Task statement:
When you restate the entries that follow, keep every word exactly and drop the pictures.
* * * * *
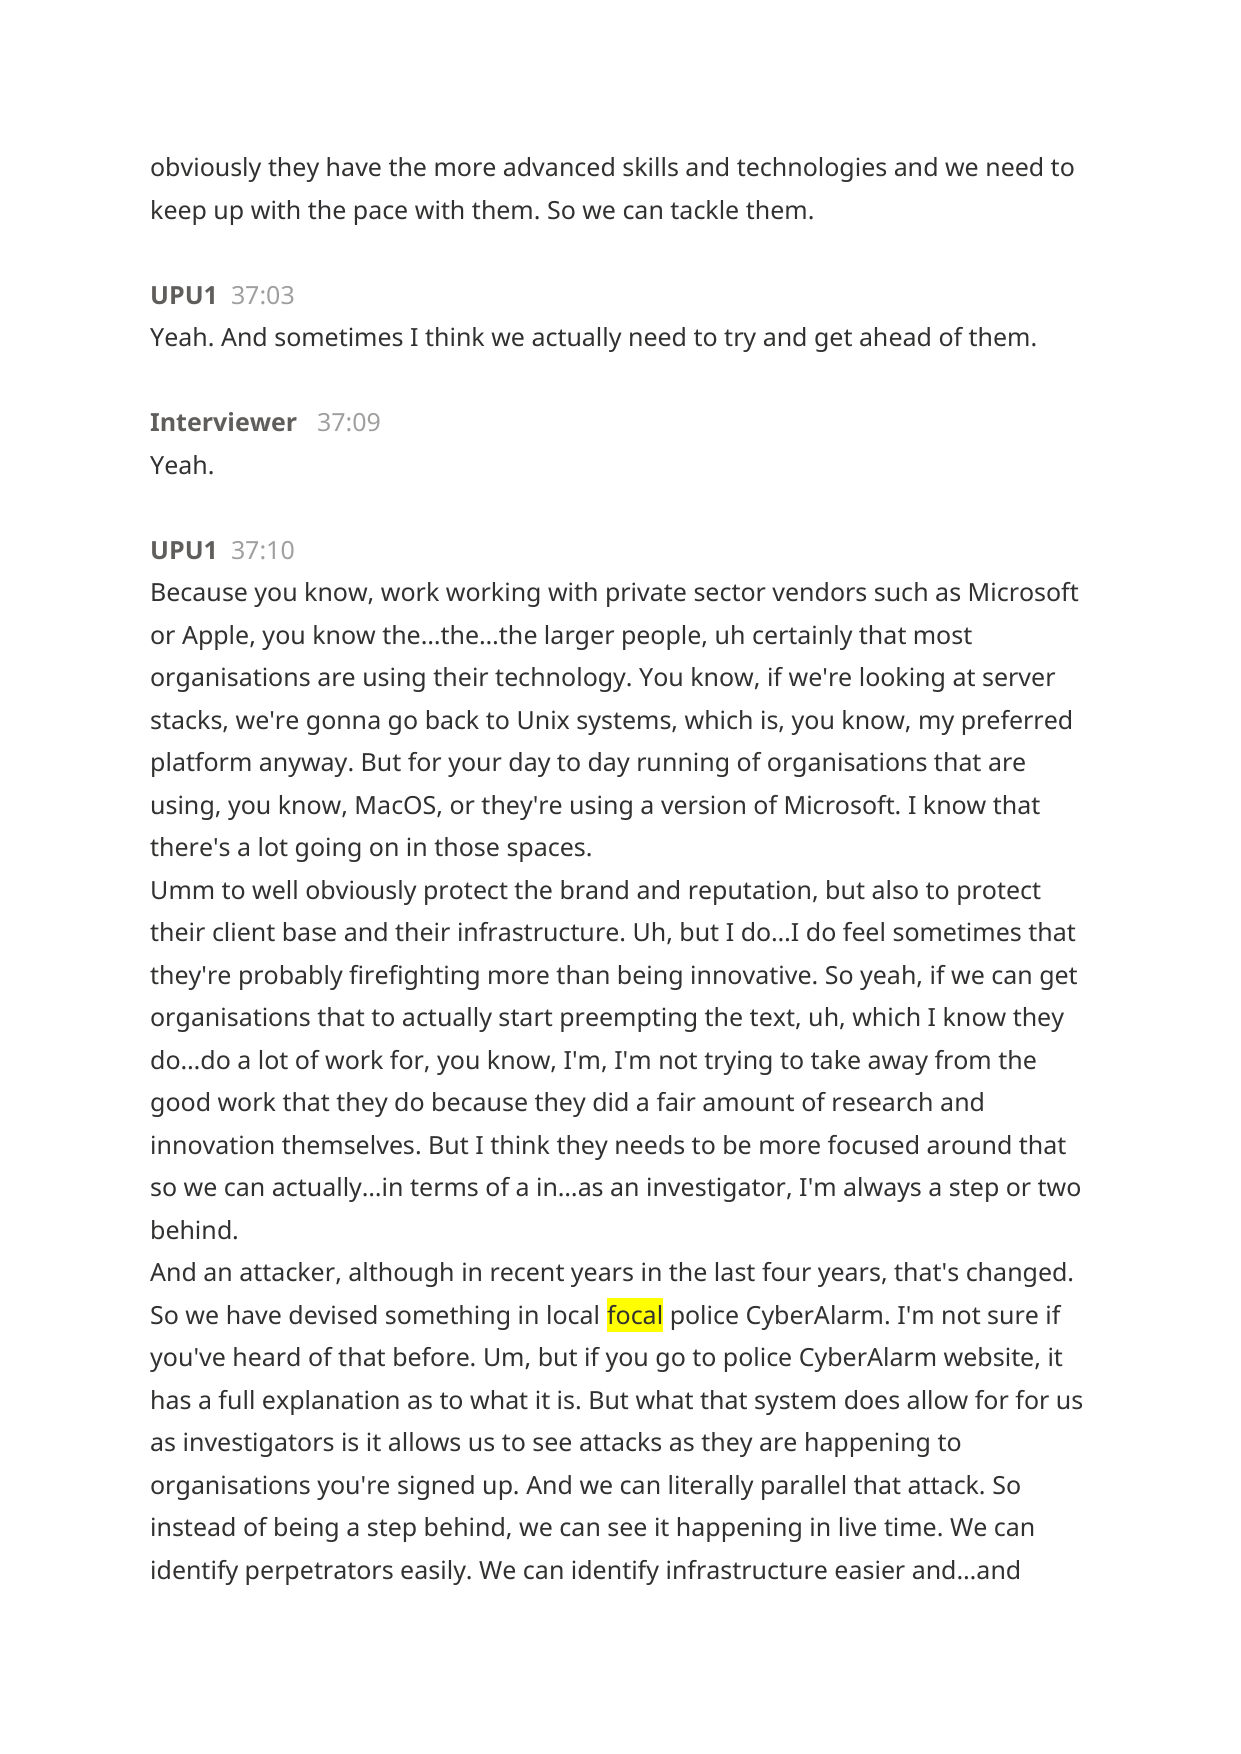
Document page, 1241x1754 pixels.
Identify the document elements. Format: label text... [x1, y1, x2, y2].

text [150, 150, 1090, 227]
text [150, 490, 1090, 1587]
text UPU1 37:03 Yeah. And sometimes I think we actually need to try and get ahead of them. [150, 235, 1090, 354]
text Interviewer 37:09 Yeah. [150, 362, 1090, 482]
* * * * *
Output:
Document page, 1241x1754 pixels.
Identify the document elements. Format: label text... [x1, y1, x2, y2].

text [150, 150, 1090, 227]
text [150, 490, 1090, 1587]
text UPU1 37:03 Yeah. And sometimes I think we actually need to try and get ahead of them. [150, 235, 1090, 354]
text Interviewer 37:09 Yeah. [150, 362, 1090, 482]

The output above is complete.